Flood walls are architectural structure designed to contain water from lakes, rivers or other waterways in the event that they rise to abnormal levels. Flood walls differ from drainage canals primarily because of how they're used. Flood walls are more common in areas where space is limited or where larger designs may interfere with existing buildings, businesses or other structures. Though very useful, flood walls have limitations and disadvantages.
Flood walls are the preferred choice for narrow areas. Though they may be built to any height, due to cost, aesthetics and several other factors, the height is generally limited to approximately 1.2 m (4 feet). This height may not be sufficient if water levels rise higher that what is expected. After three or four days, water will begin to seep through the structure, meaning a flood wall is not enough for extended periods of flooding. If failure does occur, the resulting damage is the same as if there is no protection.
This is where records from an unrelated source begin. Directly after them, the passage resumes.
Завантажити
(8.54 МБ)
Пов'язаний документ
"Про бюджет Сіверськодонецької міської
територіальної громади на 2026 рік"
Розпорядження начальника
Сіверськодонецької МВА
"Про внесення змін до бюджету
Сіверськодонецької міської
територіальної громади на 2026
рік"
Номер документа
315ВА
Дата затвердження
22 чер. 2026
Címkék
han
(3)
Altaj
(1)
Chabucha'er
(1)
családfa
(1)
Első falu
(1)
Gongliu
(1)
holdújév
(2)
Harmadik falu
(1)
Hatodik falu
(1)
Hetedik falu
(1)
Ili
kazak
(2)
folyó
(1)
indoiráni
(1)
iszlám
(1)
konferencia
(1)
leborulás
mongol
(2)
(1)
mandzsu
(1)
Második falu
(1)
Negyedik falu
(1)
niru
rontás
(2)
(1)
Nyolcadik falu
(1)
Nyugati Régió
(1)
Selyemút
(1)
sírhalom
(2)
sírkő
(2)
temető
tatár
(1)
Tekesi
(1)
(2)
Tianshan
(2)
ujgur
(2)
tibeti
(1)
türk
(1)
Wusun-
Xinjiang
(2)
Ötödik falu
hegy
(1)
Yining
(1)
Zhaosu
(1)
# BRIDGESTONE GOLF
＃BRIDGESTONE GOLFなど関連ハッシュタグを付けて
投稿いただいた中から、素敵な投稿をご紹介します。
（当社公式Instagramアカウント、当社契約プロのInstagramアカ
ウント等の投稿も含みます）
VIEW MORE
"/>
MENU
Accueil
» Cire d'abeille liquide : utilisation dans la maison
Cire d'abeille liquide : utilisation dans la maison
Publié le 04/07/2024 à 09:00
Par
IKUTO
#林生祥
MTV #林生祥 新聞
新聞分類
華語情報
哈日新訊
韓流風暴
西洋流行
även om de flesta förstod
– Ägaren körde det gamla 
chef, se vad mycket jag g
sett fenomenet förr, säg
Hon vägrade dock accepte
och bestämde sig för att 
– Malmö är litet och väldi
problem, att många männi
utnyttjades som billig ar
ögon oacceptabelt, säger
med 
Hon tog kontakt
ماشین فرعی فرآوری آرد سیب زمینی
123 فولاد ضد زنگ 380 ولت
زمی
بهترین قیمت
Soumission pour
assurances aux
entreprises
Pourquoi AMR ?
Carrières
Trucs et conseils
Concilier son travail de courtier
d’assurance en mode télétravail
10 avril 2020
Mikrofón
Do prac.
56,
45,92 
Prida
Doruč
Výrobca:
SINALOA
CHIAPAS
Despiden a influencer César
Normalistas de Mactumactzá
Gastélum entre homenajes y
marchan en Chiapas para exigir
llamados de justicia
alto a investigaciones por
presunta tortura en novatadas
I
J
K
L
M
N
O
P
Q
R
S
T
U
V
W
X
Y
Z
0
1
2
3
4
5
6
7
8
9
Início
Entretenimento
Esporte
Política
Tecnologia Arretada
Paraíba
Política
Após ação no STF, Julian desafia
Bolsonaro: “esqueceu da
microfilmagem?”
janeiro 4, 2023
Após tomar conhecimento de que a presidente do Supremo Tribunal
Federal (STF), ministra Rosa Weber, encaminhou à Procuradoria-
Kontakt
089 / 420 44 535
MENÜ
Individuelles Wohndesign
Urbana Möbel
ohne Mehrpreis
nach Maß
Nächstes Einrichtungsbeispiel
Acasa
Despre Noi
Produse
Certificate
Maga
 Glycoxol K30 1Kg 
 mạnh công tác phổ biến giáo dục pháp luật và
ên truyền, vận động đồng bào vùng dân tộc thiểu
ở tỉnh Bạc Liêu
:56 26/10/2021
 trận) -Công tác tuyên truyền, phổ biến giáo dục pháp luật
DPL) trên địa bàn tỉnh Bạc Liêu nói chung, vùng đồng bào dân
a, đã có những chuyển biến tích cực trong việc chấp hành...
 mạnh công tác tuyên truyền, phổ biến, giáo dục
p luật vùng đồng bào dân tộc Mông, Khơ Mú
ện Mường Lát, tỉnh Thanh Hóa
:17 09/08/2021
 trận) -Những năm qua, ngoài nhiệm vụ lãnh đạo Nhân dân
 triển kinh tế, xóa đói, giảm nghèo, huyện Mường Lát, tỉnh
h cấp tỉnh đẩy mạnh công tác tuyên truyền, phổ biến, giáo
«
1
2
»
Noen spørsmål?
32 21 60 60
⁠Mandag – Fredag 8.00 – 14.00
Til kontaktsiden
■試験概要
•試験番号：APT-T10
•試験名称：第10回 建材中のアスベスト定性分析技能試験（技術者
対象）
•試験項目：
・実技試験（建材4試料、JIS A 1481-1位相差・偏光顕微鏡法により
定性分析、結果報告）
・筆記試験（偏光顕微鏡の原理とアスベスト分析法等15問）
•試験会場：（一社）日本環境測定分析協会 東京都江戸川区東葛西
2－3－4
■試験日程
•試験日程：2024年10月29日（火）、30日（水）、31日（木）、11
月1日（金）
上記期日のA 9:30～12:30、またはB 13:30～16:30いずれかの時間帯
The design and application of a flood wall must be executed very carefully, as a structure that is poorly or incorrectly designed could have disastrous consequences. Among the most serious consequences is damage to local drainage, which may lead to flooding of other towns or cities. A single flood wall should be used as part of a well-designed flood plan, part of which will include a way to redirect water without causing other problems.
Most modern flood walls are traditionally built using concrete that may or may not also include masonry work. This material is substantial enough to stay strong against heavy water pressure without breaking or being upended. The cost of concrete, particularly in such large amounts, may cause serious strain on a budget. According to Louisiana State University, the cost of building a 1.2 m (4 foot) flood wall as of 1998 was approximately £78 per linear foot. This figure doesn't include the annual cost of maintenance and repairs if necessary.
Evacuation and insurance
In areas where flooding is a fairly regular occurrence, flood walls will not be enough to prevent evacuation. Flood walls are also ineffective at reducing the cost of flood insurance for homeowners in areas prone to flooding. Though helpful, these structures don't always cure flooding problems. One example of this is the flood wall and levee failures of New Orleans, Louisiana, during Hurricane Katrina. This event showed that no matter how prepared, flood walls may not be enough to prevent serious damage, and that regular maintenance and care is an essential part of keeping flood walls operational.